§ TASK PROMPT:
Lines below that include "from" are the answer; copy each one.

§ EXERCISE MATERIALS:
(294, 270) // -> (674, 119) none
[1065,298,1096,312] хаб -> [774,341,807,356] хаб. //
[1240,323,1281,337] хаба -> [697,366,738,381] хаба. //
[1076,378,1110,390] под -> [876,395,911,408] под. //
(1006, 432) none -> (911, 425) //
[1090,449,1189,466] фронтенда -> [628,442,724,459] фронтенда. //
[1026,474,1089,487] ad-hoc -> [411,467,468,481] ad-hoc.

---

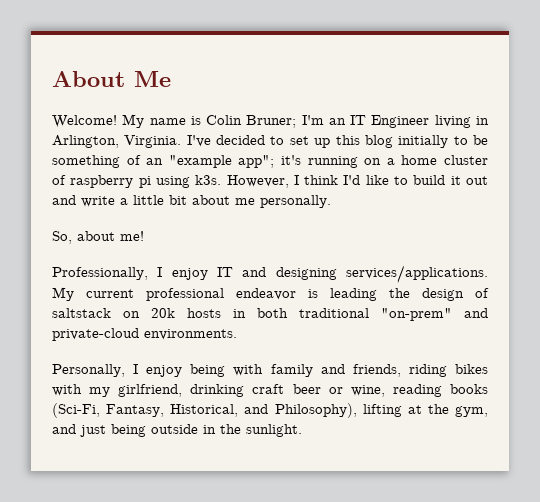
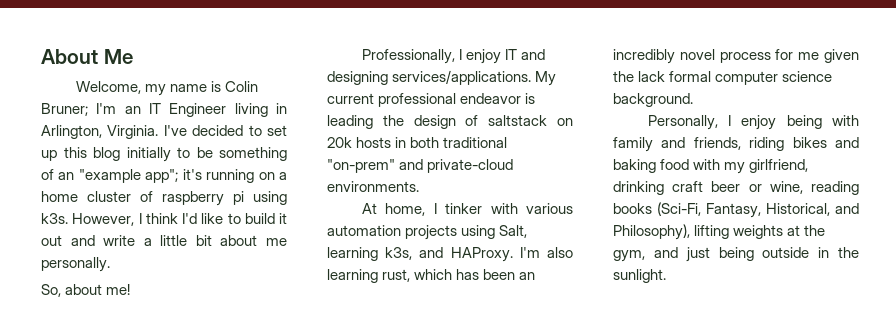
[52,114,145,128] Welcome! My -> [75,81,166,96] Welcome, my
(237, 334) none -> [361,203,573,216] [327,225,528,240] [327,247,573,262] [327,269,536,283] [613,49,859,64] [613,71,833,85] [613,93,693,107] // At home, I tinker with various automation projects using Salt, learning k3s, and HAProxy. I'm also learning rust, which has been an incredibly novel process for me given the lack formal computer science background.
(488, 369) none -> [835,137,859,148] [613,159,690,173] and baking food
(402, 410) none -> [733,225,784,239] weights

* * *

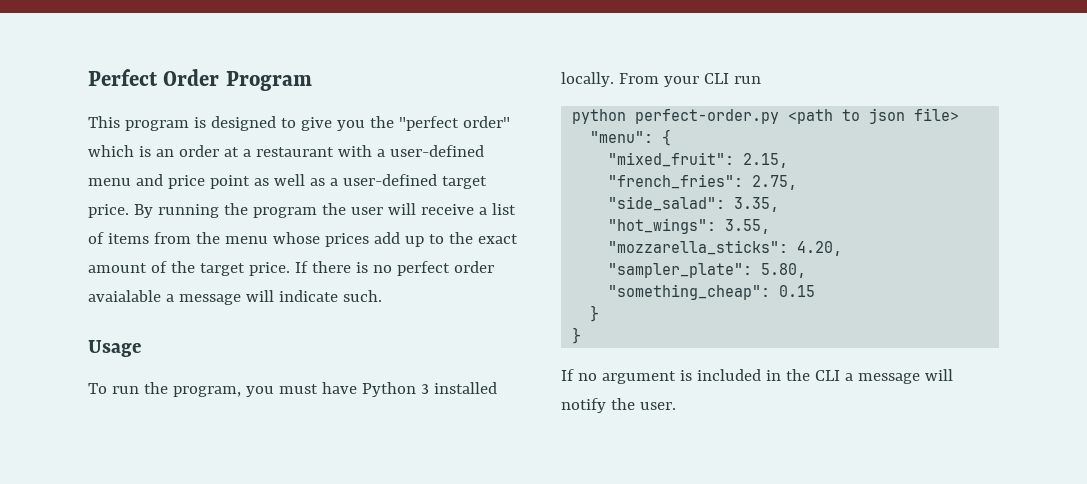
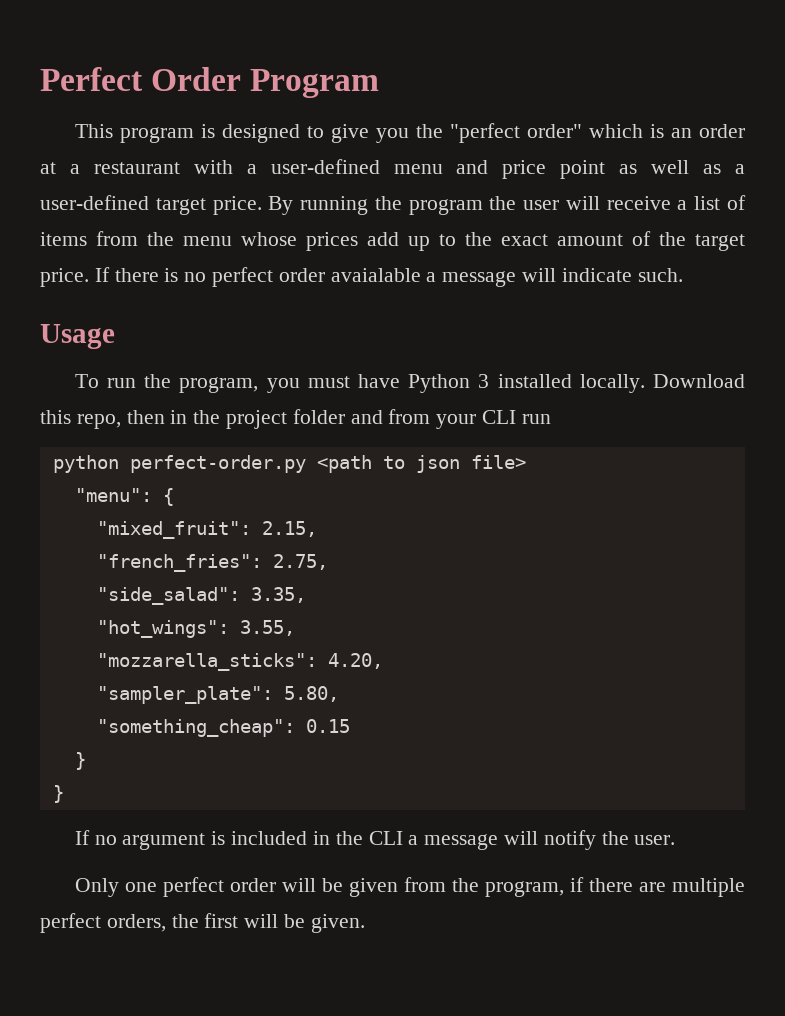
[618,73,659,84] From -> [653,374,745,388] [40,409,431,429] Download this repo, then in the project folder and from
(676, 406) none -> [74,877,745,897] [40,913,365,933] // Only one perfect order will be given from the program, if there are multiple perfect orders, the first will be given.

§ SOLUTION:
[618,73,659,84] From -> [653,374,745,388] [40,409,431,429] Download this repo, then in the project folder and from
(676, 406) none -> [74,877,745,897] [40,913,365,933] // Only one perfect order will be given from the program, if there are multiple perfect orders, the first will be given.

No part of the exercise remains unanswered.